On se souvient alors que Benoit XVI avait fait référence à cet essai en termes élogieux, dans son discours de présentation des vœux de Noël à la Curie Romaine, le 21 décembre 2012, commentant ce texte dans une longue partie de son discours : « Le Grand Rabbin de France, Gilles Bernheim, dans un traité soigneusement documenté et profondément touchant, a montré … ». Le Père Verlinde, quant à lui, interrogé par Le Figaro, a commenté l’événement avec bienveillance et simplicité : « Il est vrai qu'une simple note, un renvoi, une allusion m'eût été agréable ; mais foin de vanité ! L'important n'est-il pas que le message soit diffusé?».
Alors que l’université confirme n’avoir aucune trace de Gilles Bernheim sur ses listes de reçus à l’agrégation de philosophie, fleurissent les appels à la démission du Grand Rabbin en même temps que les comités de soutien.
Mardi 9 avril, peu de temps avant l’intervention de Gilles Bernheim à la radio, le Conseil Représentatif des Institutions Juives de France publie sur son site un communiqué de son président, Richard Prasquier, redisant son amitié, et sa confiance à Gilles Bernheim quant à sa charge, mais précisant : « C'est au nom même de ces principes, que j'attends, que nous attendons tous, une explication claire et complète. J'imagine la tourmente dans laquelle il vit, mais il doit cette explication à la communauté juive, frappée derrière lui, et plus largement à la communauté nationale dans laquelle sa place est importante et que parcourt actuellement un mouvement de rejet des élites aux suites potentiellement désastreuses. Il la doit à sa famille et surtout à lui-même ».
Le même jour, à la radio, le Grand Rabbin de France reconnaissait les faits. Concernant le mensonge sur son agrégation de philosophie, se défend en évoquant un grave accident de la vie qui l’a obligé à renoncer à l’agrégation, puis la faiblesse d’avoir « laissé dire », profitant de cette reconnaissance comme d’un pansement sur la blessure passée.
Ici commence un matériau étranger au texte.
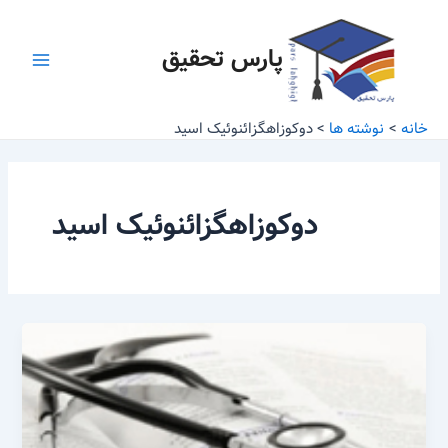
رش
Main
ه
پارس تحقیق
Menu
حتوا
خانه
نوشته ها
دوکوزاهگزائنوئیک اسید
دوکوزاهگزائنوئیک اسید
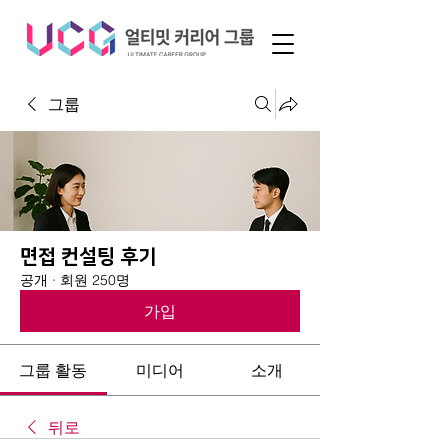
그룹
면접 컨설팅 후기
공개
·
회원 250명
가입
그룹 활동
미디어
소개
뒤로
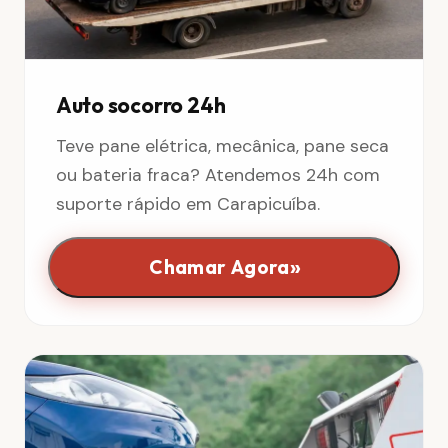
Auto socorro 24h
Teve pane elétrica, mecânica, pane seca
ou bateria fraca? Atendemos 24h com
suporte rápido em Carapicuíba.
»
Chamar Agora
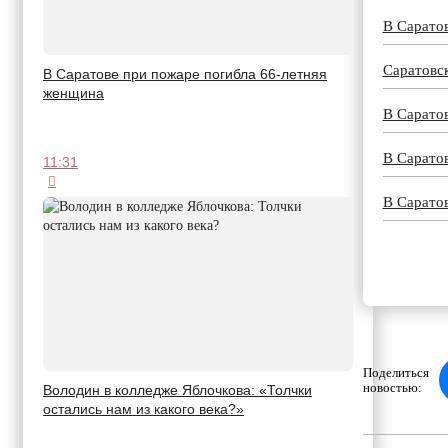
В Саратов
Саратовс
В Саратове при пожаре погибла 66-летняя
женщина
В Сарато
В Саратов
11:31
В Сарато
Поделиться
новостью:
Володин в колледже Яблочкова: «Толчки
остались нам из какого века?»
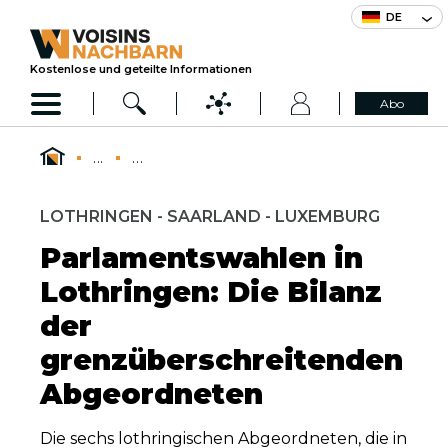
DE
Kostenlose und geteilte Informationen
Abo
...
...
LOTHRINGEN - SAARLAND - LUXEMBURG
Parlamentswahlen in
Lothringen: Die Bilanz
der
grenzüberschreitenden
Abgeordneten
Die sechs lothringischen Abgeordneten, die in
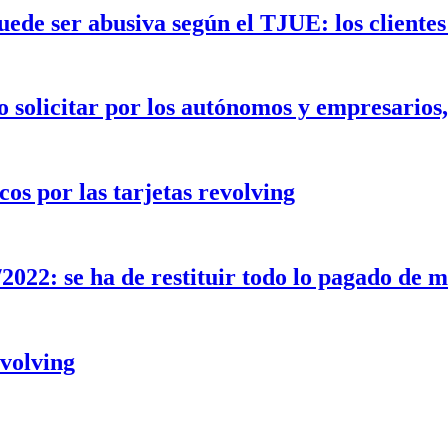
uede ser abusiva según el TJUE: los client
 solicitar por los autónomos y empresarios, 
cos por las tarjetas revolving
022: se ha de restituir todo lo pagado de má
evolving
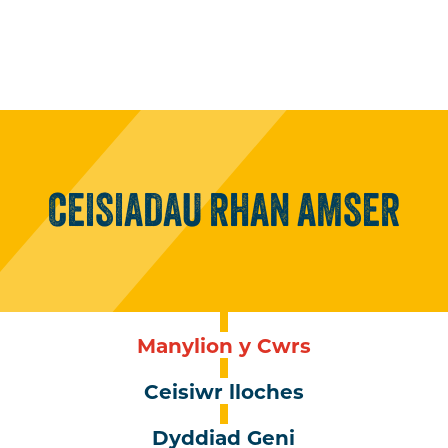
CEISIADAU
RHAN
AMSER
Manylion y Cwrs
Ceisiwr lloches
Dyddiad Geni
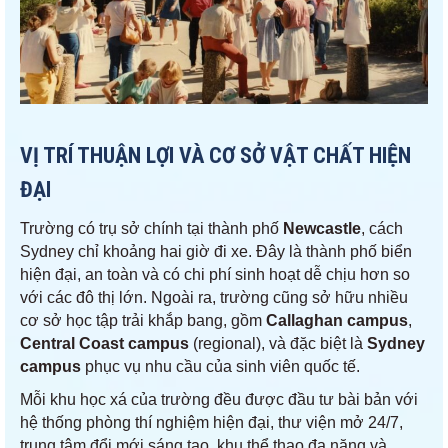
VỊ TRÍ THUẬN LỢI VÀ CƠ SỞ VẬT CHẤT HIỆN
ĐẠI
Trường có trụ sở chính tại thành phố
Newcastle
, cách
Sydney chỉ khoảng hai giờ đi xe. Đây là thành phố biển
hiện đại, an toàn và có chi phí sinh hoạt dễ chịu hơn so
với các đô thị lớn. Ngoài ra, trường cũng sở hữu nhiều
cơ sở học tập trải khắp bang, gồm
Callaghan campus
,
Central Coast campus
(regional), và đặc biệt là
Sydney
campus
phục vụ nhu cầu của sinh viên quốc tế.
Mỗi khu học xá của trường đều được đầu tư bài bản với
hệ thống phòng thí nghiệm hiện đại, thư viện mở 24/7,
trung tâm đổi mới sáng tạo, khu thể thao đa năng và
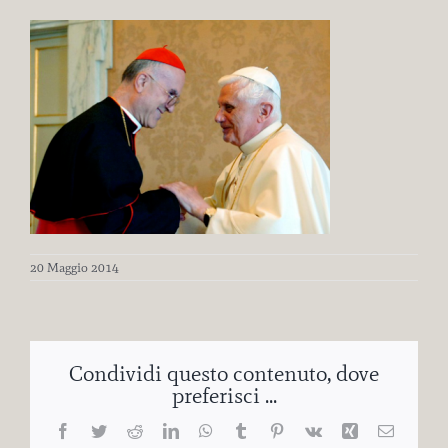
20 Maggio 2014
Condividi questo contenuto, dove
preferisci ...
Facebook
Twitter
Reddit
LinkedIn
WhatsApp
Tumblr
Pinterest
Vk
Xing
Email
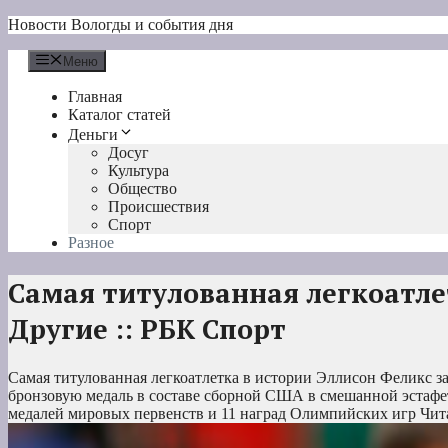
Перейти
Новости Вологды и события дня
к
содержимому
Меню
Главная
Каталог статей
Деньги
Досуг
Культура
Общество
Происшествия
Спорт
Разное
Самая титулованная легкоатлет
Другие :: РБК Спорт
Самая титулованная легкоатлетка в истории Эллисон Феликс з
бронзовую медаль в составе сборной США в смешанной эстафет
медалей мировых первенств и 11 наград Олимпийских игр
Чита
A la question de sa démission, Gilles Bernheim répond toutefois qu’il l’exclut, pour plusieurs raisons : pour commencer, ce serait une désertion, selon lui. Il affirme également qu’une démission volontaire serait un acte d’orgueil, et qu’il doit faire preuve maintenant de la plus grande humilité. Surtout il indique que ce serait contraire à la collégialité qui préside au Consistoire central israélite, qui arbitrera le cas jeudi 11 avril à midi.
Le mercredi 10 avril, un ultime plagiat du Grand Rabbin était révélé, dans un livre entretien avec le Cardinal Barbarin : Le Cardinal et le Rabbin, entretien de Gilles Bernheim et Philippe Barbarin (éd. Stock, 2008, prix Spiritualités d’Aujourd’hui 2008). Jean Nehoray et Benoît Hamon, sur le site Theoria, mettent en cause « la conversation libre et chaleureuse de deux individus qui s’expriment ici en leur propre nom et à leur propre risque » annoncée par l’éditeur, et accusent le Grand Rabbin d’avoir trompé le Cardinal.
Un passage de Vladimir Jankélévitch, dans l’ouvrage Quelque part dans l’inachevé, « Le vagabond humour », dialogue avec Béatrice Berlowitz (éd. Gallimard, 1978) définissant l’humour, est repris mot pour mot par Gilles Bernheim, en remplaçant juste le mot « humour » par « Messie » ! Et Benoit Hamon d’ironiser : « qu’il suffise de transformer le mot “humour” par l’expression de la venue du messie, voilà qui nous informe bien du sérieux des entretiens de G. Bernheim. On peut penser que tous les lecteurs de Gilles Bernheim n’apprécieront pas ce type d’humour ».